Utilité des Spectacles.
Après les aveux que j’ai faits dans le premier §, on connaît assez quelles sont mes vues, lorsque je soutiens, dans celui ci, l’utilité des Spectacles : le coup-d’œil que je dois y jeter, vers la fin, sur huit questions importantes, achevera de montrer, que je ne suis rien moins qu’indulgente pour les abus dans la Représentation, & les indécences dans le Drame.
Je me rappelle d’avoir avancé, « que le Théâtre pouvait être utile, par ses Drames, par la Musique, par les Danses, par le plaisir qu’il procure ». Je veux que chacun se prouve à soi-même cette vérité, en ne consultant que la nature & la raison ; & que l’honnête-homme puisse se justifier l’emploi des heures qu’il donne aux plaisirs innocens.

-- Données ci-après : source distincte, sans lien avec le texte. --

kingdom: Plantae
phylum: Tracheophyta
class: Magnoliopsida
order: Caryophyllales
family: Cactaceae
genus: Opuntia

Nous sommes : être agréablement est le but de tous nos soins, le terme de tous nos vœux, de tous nos appétits : cet ambitieux que vous voyez remper, ne s’abaisse que parce qu’il espère parvenir par-là, à maîtriser : il semble qu’il essaye jusqu’où il pourra ravaler un jour impunément la triste humanité : l’avare qui se refuse le nécessaire, ne le fait que parce qu’il a mis tout son bonheur plutôt dans le pouvoir de goûter les plaisirs, que dans leur jouissance : l’Indien & le Japonois qui se déchirent en l’honneur de Fo, espèrent en souffrant des douleurs horribles, se rendre plus sensibles aux voluptés qui les attendent ; ils ressemblent à ces gourmands qui ne se livrent à de violens exercices, que pour exciter vivement l’appétit, & goûter ensuite avec plus de sensualité le plaisir de le satisfaire. Voyez ce père tendre, qui s’épuise de travail, pour qu’un jour son fils & sa fille reçoivent de sa main, en le bénissant, un bien plus considérable au jour de leur mariage ; c’est que pour lui, le plaisir d’être le bienfaiteur de ses enfans, est le plus doux de tous : jetez enfin les yeux sur l’homme assis au dernier degré, voyez-le durant la semaine se livrer aux plus rudes travaux ; c’est qu’il entrevoit qu’ils doivent, au bout de six jours, lui fournir le moyen de s’abandonner à la joie. Tout, parmi les êtres animés, tend au plaisir : mais cette pente est plus forte, plus éclairée dans l’homme ; elle le porte à rechercher avidement ce qui peut lui procurer, ou des sensations flateuses par rapport au corps, ou des perceptions agréables par rapport à l’esprit, ou de doux sentimens capables de fondre la glace de son cœur. Or l’Etre raisonable si vivement entraîné vers ces trois genres de plaisir, les trouve réunis dans le Spectacle dramatique. Voudrait-on que ce goût si naturel fût un penchant vicieux ; & l’objet qui le satisfait, sera-t-il un amusement coupable ? Oser l’avancer, ce serait accuser la Divinité même.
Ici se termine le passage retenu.